He never told me what exactly it was that had bothered him to a point that reached critical mass, and because I didn't want to make him feel any worse than he already did, I didn't ask. It appears he was worried he had disappointed me by making me leave the movie -- and though that's true, I can't really help that and I really don't think I let on. My first instinct may have been to salvage the viewing experience, but my next was to be there for my son, and I really don't think my demeanor suggested I was put out by it.
So Elemental would have been the right choice, right?
Not so fast. Then the next night at dinner, my wife mentioned the school program during the school holidays and how they'd be going to Elemental. He didn't look too pleased by the idea. Apparently some friends had seen it this weekend and they told him it was "really bad," and that "everyone was kissing," or something like that.
So if neither Elemental nor The Flash is the right movie for this son, what is?

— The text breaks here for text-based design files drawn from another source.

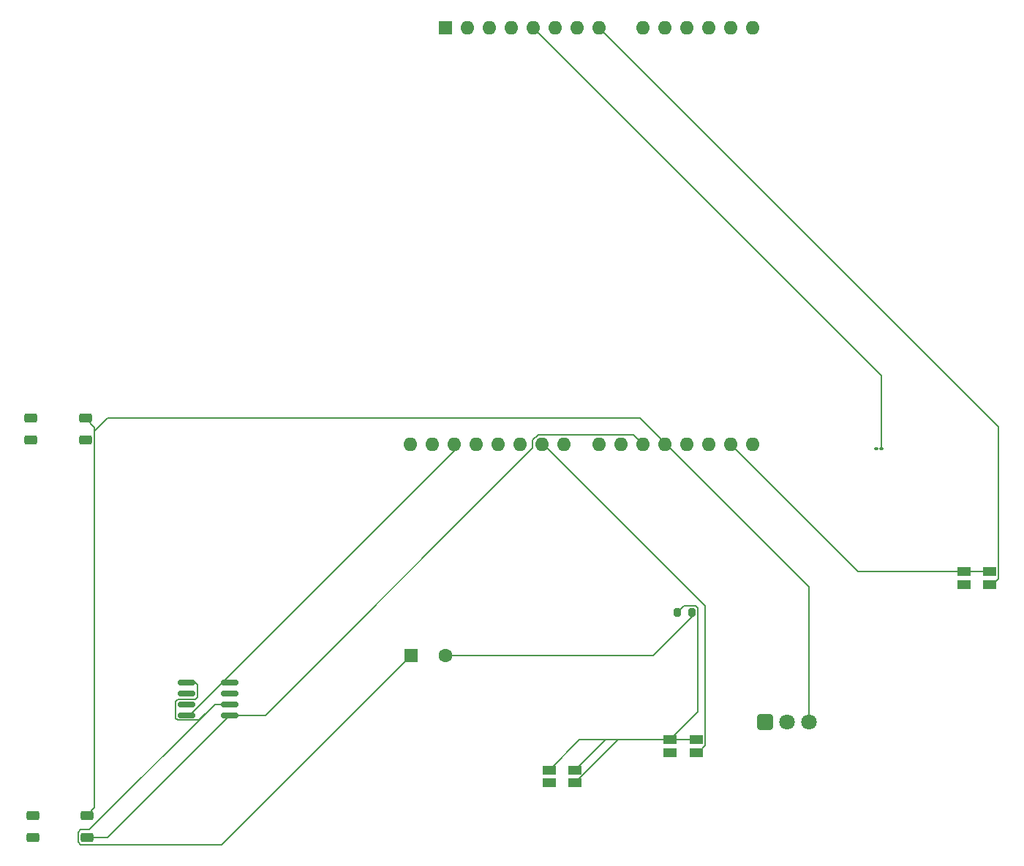
<source format=gbr>
%TF.GenerationSoftware,KiCad,Pcbnew,9.0.0*%
%TF.CreationDate,2025-04-20T12:54:08+05:30*%
%TF.ProjectId,IOT based traffic light smart control innovation,494f5420-6261-4736-9564-207472616666,rev?*%
%TF.SameCoordinates,Original*%
%TF.FileFunction,Copper,L1,Top*%
%TF.FilePolarity,Positive*%
%FSLAX46Y46*%
G04 Gerber Fmt 4.6, Leading zero omitted, Abs format (unit mm)*
G04 Created by KiCad (PCBNEW 9.0.0) date 2025-04-20 12:54:08*
%MOMM*%
%LPD*%
G01*
G04 APERTURE LIST*
G04 Aperture macros list*
%AMRoundRect*
0 Rectangle with rounded corners*
0 $1 Rounding radius*
0 $2 $3 $4 $5 $6 $7 $8 $9 X,Y pos of 4 corners*
0 Add a 4 corners polygon primitive as box body*
4,1,4,$2,$3,$4,$5,$6,$7,$8,$9,$2,$3,0*
0 Add four circle primitives for the rounded corners*
1,1,$1+$1,$2,$3*
1,1,$1+$1,$4,$5*
1,1,$1+$1,$6,$7*
1,1,$1+$1,$8,$9*
0 Add four rect primitives between the rounded corners*
20,1,$1+$1,$2,$3,$4,$5,0*
20,1,$1+$1,$4,$5,$6,$7,0*
20,1,$1+$1,$6,$7,$8,$9,0*
20,1,$1+$1,$8,$9,$2,$3,0*%
G04 Aperture macros list end*
%TA.AperFunction,SMDPad,CuDef*%
%ADD10RoundRect,0.275000X-0.475000X-0.275000X0.475000X-0.275000X0.475000X0.275000X-0.475000X0.275000X0*%
%TD*%
%TA.AperFunction,ComponentPad*%
%ADD11RoundRect,0.248400X-0.651600X-0.651600X0.651600X-0.651600X0.651600X0.651600X-0.651600X0.651600X0*%
%TD*%
%TA.AperFunction,ComponentPad*%
%ADD12C,1.800000*%
%TD*%
%TA.AperFunction,SMDPad,CuDef*%
%ADD13RoundRect,0.150000X-0.825000X-0.150000X0.825000X-0.150000X0.825000X0.150000X-0.825000X0.150000X0*%
%TD*%
%TA.AperFunction,SMDPad,CuDef*%
%ADD14RoundRect,0.200000X-0.200000X-0.275000X0.200000X-0.275000X0.200000X0.275000X-0.200000X0.275000X0*%
%TD*%
%TA.AperFunction,SMDPad,CuDef*%
%ADD15RoundRect,0.100000X-0.130000X-0.100000X0.130000X-0.100000X0.130000X0.100000X-0.130000X0.100000X0*%
%TD*%
%TA.AperFunction,SMDPad,CuDef*%
%ADD16R,1.500000X1.100000*%
%TD*%
%TA.AperFunction,ComponentPad*%
%ADD17R,1.600000X1.600000*%
%TD*%
%TA.AperFunction,ComponentPad*%
%ADD18C,1.600000*%
%TD*%
%TA.AperFunction,ComponentPad*%
%ADD19O,1.600000X1.600000*%
%TD*%
%TA.AperFunction,Conductor*%
%ADD20C,0.200000*%
%TD*%
G04 APERTURE END LIST*
D10*
%TO.P,U4,1,GND*%
%TO.N,unconnected-(U4-GND-Pad1)*%
X57200000Y-157000000D03*
%TO.P,U4,2,GND*%
%TO.N,unconnected-(U4-GND-Pad1)_1*%
X57200000Y-159540000D03*
%TO.P,U4,3,OUT*%
%TO.N,Net-(A2-D5)*%
X63500000Y-159540000D03*
%TO.P,U4,4,Vcc*%
%TO.N,Net-(A2-D4)*%
X63500000Y-157000000D03*
%TD*%
%TO.P,U3,1,GND*%
%TO.N,unconnected-(U3-GND-Pad1)*%
X57000000Y-111000000D03*
%TO.P,U3,2,GND*%
%TO.N,unconnected-(U3-GND-Pad1)_1*%
X57000000Y-113540000D03*
%TO.P,U3,3,OUT*%
%TO.N,unconnected-(U3-OUT-Pad3)*%
X63300000Y-113540000D03*
%TO.P,U3,4,Vcc*%
%TO.N,Net-(A2-D4)*%
X63300000Y-111000000D03*
%TD*%
D11*
%TO.P,U2,1,OUT*%
%TO.N,unconnected-(U2-OUT-Pad1)*%
X141960000Y-146185000D03*
D12*
%TO.P,U2,2,GND*%
%TO.N,unconnected-(U2-GND-Pad2)*%
X144500000Y-146185000D03*
%TO.P,U2,3,Vs*%
%TO.N,Net-(A2-D4)*%
X147040000Y-146185000D03*
%TD*%
D13*
%TO.P,U1,1,~{CE}*%
%TO.N,Net-(BZ1-+)*%
X75025000Y-141595000D03*
%TO.P,U1,2,SO/SIO*%
%TO.N,unconnected-(U1-SO{slash}SIO-Pad2)*%
X75025000Y-142865000D03*
%TO.P,U1,3,SIO2*%
%TO.N,unconnected-(U1-SIO2-Pad3)*%
X75025000Y-144135000D03*
%TO.P,U1,4,VSS*%
%TO.N,Net-(A2-D13)*%
X75025000Y-145405000D03*
%TO.P,U1,5,SI/SIO*%
%TO.N,Net-(A2-D5)*%
X79975000Y-145405000D03*
%TO.P,U1,6,SCLK*%
%TO.N,Net-(BZ1-+)*%
X79975000Y-144135000D03*
%TO.P,U1,7,SIO3*%
%TO.N,unconnected-(U1-SIO3-Pad7)*%
X79975000Y-142865000D03*
%TO.P,U1,8,VCC*%
%TO.N,Net-(A2-D13)*%
X79975000Y-141595000D03*
%TD*%
D14*
%TO.P,R3,1*%
%TO.N,Net-(D5-GK)*%
X131850000Y-133500000D03*
%TO.P,R3,2*%
%TO.N,Earth*%
X133500000Y-133500000D03*
%TD*%
D15*
%TO.P,R2,1*%
%TO.N,Net-(R2-Pad1)*%
X154835000Y-114500000D03*
%TO.P,R2,2*%
%TO.N,Net-(A2-+5V)*%
X155475000Y-114500000D03*
%TD*%
D16*
%TO.P,D6,1,RK*%
%TO.N,Net-(D5-GK)*%
X117000000Y-151750000D03*
%TO.P,D6,2,GK*%
X120000000Y-151750000D03*
%TO.P,D6,3,BK*%
X120000000Y-153250000D03*
%TO.P,D6,4,A*%
%TO.N,unconnected-(D6-A-Pad4)*%
X117000000Y-153250000D03*
%TD*%
%TO.P,D5,1,RK*%
%TO.N,Net-(D5-GK)*%
X131000000Y-148250000D03*
%TO.P,D5,2,GK*%
X134000000Y-148250000D03*
%TO.P,D5,3,BK*%
%TO.N,Net-(A2-D9)*%
X134000000Y-149750000D03*
%TO.P,D5,4,A*%
%TO.N,unconnected-(D5-A-Pad4)*%
X131000000Y-149750000D03*
%TD*%
%TO.P,D4,1,RK*%
%TO.N,Net-(A2-D1{slash}TX)*%
X165000000Y-128750000D03*
%TO.P,D4,2,GK*%
X168000000Y-128750000D03*
%TO.P,D4,3,BK*%
%TO.N,Net-(A2-VIN)*%
X168000000Y-130250000D03*
%TO.P,D4,4,A*%
%TO.N,unconnected-(D4-A-Pad4)*%
X165000000Y-130250000D03*
%TD*%
D17*
%TO.P,BZ1,1,+*%
%TO.N,Net-(BZ1-+)*%
X101000000Y-138500000D03*
D18*
%TO.P,BZ1,2,-*%
%TO.N,Earth*%
X105000000Y-138500000D03*
%TD*%
D17*
%TO.P,A2,1,NC*%
%TO.N,unconnected-(A2-NC-Pad1)*%
X104980000Y-65740000D03*
D19*
%TO.P,A2,2,IOREF*%
%TO.N,unconnected-(A2-IOREF-Pad2)*%
X107520000Y-65740000D03*
%TO.P,A2,3,~{RESET}*%
%TO.N,unconnected-(A2-~{RESET}-Pad3)*%
X110060000Y-65740000D03*
%TO.P,A2,4,3V3*%
%TO.N,unconnected-(A2-3V3-Pad4)*%
X112600000Y-65740000D03*
%TO.P,A2,5,+5V*%
%TO.N,Net-(A2-+5V)*%
X115140000Y-65740000D03*
%TO.P,A2,6,GND*%
%TO.N,unconnected-(A2-GND-Pad6)*%
X117680000Y-65740000D03*
%TO.P,A2,7,GND*%
%TO.N,GND*%
X120220000Y-65740000D03*
%TO.P,A2,8,VIN*%
%TO.N,Net-(A2-VIN)*%
X122760000Y-65740000D03*
%TO.P,A2,9,A0*%
%TO.N,unconnected-(A2-A0-Pad9)*%
X127840000Y-65740000D03*
%TO.P,A2,10,A1*%
%TO.N,unconnected-(A2-A1-Pad10)*%
X130380000Y-65740000D03*
%TO.P,A2,11,A2*%
%TO.N,unconnected-(A2-A2-Pad11)*%
X132920000Y-65740000D03*
%TO.P,A2,12,A3*%
%TO.N,unconnected-(A2-A3-Pad12)*%
X135460000Y-65740000D03*
%TO.P,A2,13,SDA/A4*%
%TO.N,unconnected-(A2-SDA{slash}A4-Pad13)*%
X138000000Y-65740000D03*
%TO.P,A2,14,SCL/A5*%
%TO.N,unconnected-(A2-SCL{slash}A5-Pad14)*%
X140540000Y-65740000D03*
%TO.P,A2,15,D0/RX*%
%TO.N,unconnected-(A2-D0{slash}RX-Pad15)*%
X140540000Y-114000000D03*
%TO.P,A2,16,D1/TX*%
%TO.N,Net-(A2-D1{slash}TX)*%
X138000000Y-114000000D03*
%TO.P,A2,17,D2*%
%TO.N,unconnected-(A2-D2-Pad17)*%
X135460000Y-114000000D03*
%TO.P,A2,18,D3*%
%TO.N,unconnected-(A2-D3-Pad18)*%
X132920000Y-114000000D03*
%TO.P,A2,19,D4*%
%TO.N,Net-(A2-D4)*%
X130380000Y-114000000D03*
%TO.P,A2,20,D5*%
%TO.N,Net-(A2-D5)*%
X127840000Y-114000000D03*
%TO.P,A2,21,D6*%
%TO.N,unconnected-(A2-D6-Pad21)*%
X125300000Y-114000000D03*
%TO.P,A2,22,D7*%
%TO.N,unconnected-(A2-D7-Pad22)*%
X122760000Y-114000000D03*
%TO.P,A2,23,D8*%
%TO.N,unconnected-(A2-D8-Pad23)*%
X118700000Y-114000000D03*
%TO.P,A2,24,D9*%
%TO.N,Net-(A2-D9)*%
X116160000Y-114000000D03*
%TO.P,A2,25,D10*%
%TO.N,unconnected-(A2-D10-Pad25)*%
X113620000Y-114000000D03*
%TO.P,A2,26,D11*%
%TO.N,unconnected-(A2-D11-Pad26)*%
X111080000Y-114000000D03*
%TO.P,A2,27,D12*%
%TO.N,unconnected-(A2-D12-Pad27)*%
X108540000Y-114000000D03*
%TO.P,A2,28,D13*%
%TO.N,Net-(A2-D13)*%
X106000000Y-114000000D03*
%TO.P,A2,29,GND*%
%TO.N,unconnected-(A2-GND-Pad29)*%
X103460000Y-114000000D03*
%TO.P,A2,30,AREF*%
%TO.N,unconnected-(A2-AREF-Pad30)*%
X100920000Y-114000000D03*
%TD*%
D20*
%TO.N,Net-(A2-D5)*%
X126759000Y-112919000D02*
X127840000Y-114000000D01*
X115079000Y-113552235D02*
X115712235Y-112919000D01*
X115079000Y-114447765D02*
X115079000Y-113552235D01*
X115712235Y-112919000D02*
X126759000Y-112919000D01*
X84121765Y-145405000D02*
X115079000Y-114447765D01*
X79975000Y-145405000D02*
X84121765Y-145405000D01*
X65840000Y-159540000D02*
X79975000Y-145405000D01*
X63500000Y-159540000D02*
X65840000Y-159540000D01*
X79975000Y-145405000D02*
X79595000Y-145405000D01*
%TO.N,Net-(D5-GK)*%
X123500000Y-148250000D02*
X134000000Y-148250000D01*
X120000000Y-151750000D02*
X123500000Y-148250000D01*
X120500000Y-148250000D02*
X131000000Y-148250000D01*
X117000000Y-151750000D02*
X120500000Y-148250000D01*
X125000000Y-148250000D02*
X131000000Y-148250000D01*
X120000000Y-153250000D02*
X125000000Y-148250000D01*
X123500000Y-148250000D02*
X131000000Y-148250000D01*
%TO.N,Net-(BZ1-+)*%
X78337900Y-144135000D02*
X79975000Y-144135000D01*
X76486900Y-145986000D02*
X78337900Y-144135000D01*
X74017318Y-145986000D02*
X76486900Y-145986000D01*
X73769000Y-145737682D02*
X74017318Y-145986000D01*
X73769000Y-143802318D02*
X73769000Y-145737682D01*
X74017318Y-143554000D02*
X73769000Y-143802318D01*
X76032682Y-143554000D02*
X74017318Y-143554000D01*
X76281000Y-141876001D02*
X76281000Y-143305682D01*
X75999999Y-141595000D02*
X76281000Y-141876001D01*
X75025000Y-141595000D02*
X75999999Y-141595000D01*
X76281000Y-143305682D02*
X76032682Y-143554000D01*
%TO.N,Net-(A2-+5V)*%
X155475000Y-106075000D02*
X155475000Y-114500000D01*
X115140000Y-65740000D02*
X155475000Y-106075000D01*
%TO.N,Net-(A2-VIN)*%
X169031000Y-112011000D02*
X122760000Y-65740000D01*
X169031000Y-129581000D02*
X169031000Y-112011000D01*
X168362000Y-130250000D02*
X169031000Y-129581000D01*
X168000000Y-130250000D02*
X168362000Y-130250000D01*
%TO.N,Net-(A2-D1{slash}TX)*%
X152750000Y-128750000D02*
X138000000Y-114000000D01*
X168000000Y-128750000D02*
X152750000Y-128750000D01*
%TO.N,Net-(D5-GK)*%
X134201000Y-133011936D02*
X134201000Y-145049000D01*
X133913064Y-132724000D02*
X134201000Y-133011936D01*
X132626000Y-132724000D02*
X133913064Y-132724000D01*
X134201000Y-145049000D02*
X131000000Y-148250000D01*
X131850000Y-133500000D02*
X132626000Y-132724000D01*
%TO.N,Earth*%
X129000000Y-138500000D02*
X105000000Y-138500000D01*
X133500000Y-134000000D02*
X129000000Y-138500000D01*
X133500000Y-133500000D02*
X133500000Y-134000000D01*
%TO.N,Net-(A2-D4)*%
X65851000Y-111000000D02*
X127540000Y-111000000D01*
X64351000Y-112500000D02*
X65851000Y-111000000D01*
X127540000Y-111000000D02*
X130540000Y-114000000D01*
X64351000Y-112500000D02*
X64351000Y-156149000D01*
%TO.N,Net-(BZ1-+)*%
X79109000Y-160391000D02*
X101000000Y-138500000D01*
X62449000Y-160061206D02*
X62778794Y-160391000D01*
X62778794Y-160391000D02*
X79109000Y-160391000D01*
X62449000Y-159018794D02*
X62449000Y-160061206D01*
X63783900Y-158689000D02*
X62778794Y-158689000D01*
X62778794Y-158689000D02*
X62449000Y-159018794D01*
X78337900Y-144135000D02*
X63783900Y-158689000D01*
%TO.N,Net-(A2-D4)*%
X64351000Y-156149000D02*
X63500000Y-157000000D01*
X64351000Y-112051000D02*
X64351000Y-112500000D01*
X63300000Y-111000000D02*
X64351000Y-112051000D01*
%TO.N,Net-(A2-D13)*%
X75371968Y-145405000D02*
X75025000Y-145405000D01*
X106160000Y-114616968D02*
X75371968Y-145405000D01*
X106160000Y-114000000D02*
X106160000Y-114616968D01*
%TO.N,Net-(A2-D9)*%
X135051000Y-148949000D02*
X134250000Y-149750000D01*
X135051000Y-132731000D02*
X135051000Y-148949000D01*
X134250000Y-149750000D02*
X134000000Y-149750000D01*
X116320000Y-114000000D02*
X135051000Y-132731000D01*
%TO.N,Net-(A2-D4)*%
X147040000Y-130500000D02*
X147040000Y-146185000D01*
X130540000Y-114000000D02*
X147040000Y-130500000D01*
%TD*%
M02*

</source>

You may recall that this is the same son who was supposed to see Spider-Man: Across the Spider-Verse with some friends the first weekend it was out, with me as their chaperone. Those kids ended up getting sick, which is when he bowed out so he could go with them on another day while I went that night with my older son. Poor kid, he probably didn't figure the option to go was never going to come up again -- but I gotta say, that movie wore me out enough that I don't really think I can sit through it again.
So now, neither Elemental nor The Flash may get reviewed on my site at all, depending on how the rest of this week goes. Instead of those two top prospects with You Hurt My Feelings as a promising third, on Sunday night I watched and reviewed ... Extraction 2 on Netflix. (Which I liked quite a bit, actually. You can read the review here.)
Hey, gotta feed that hypothetical audience.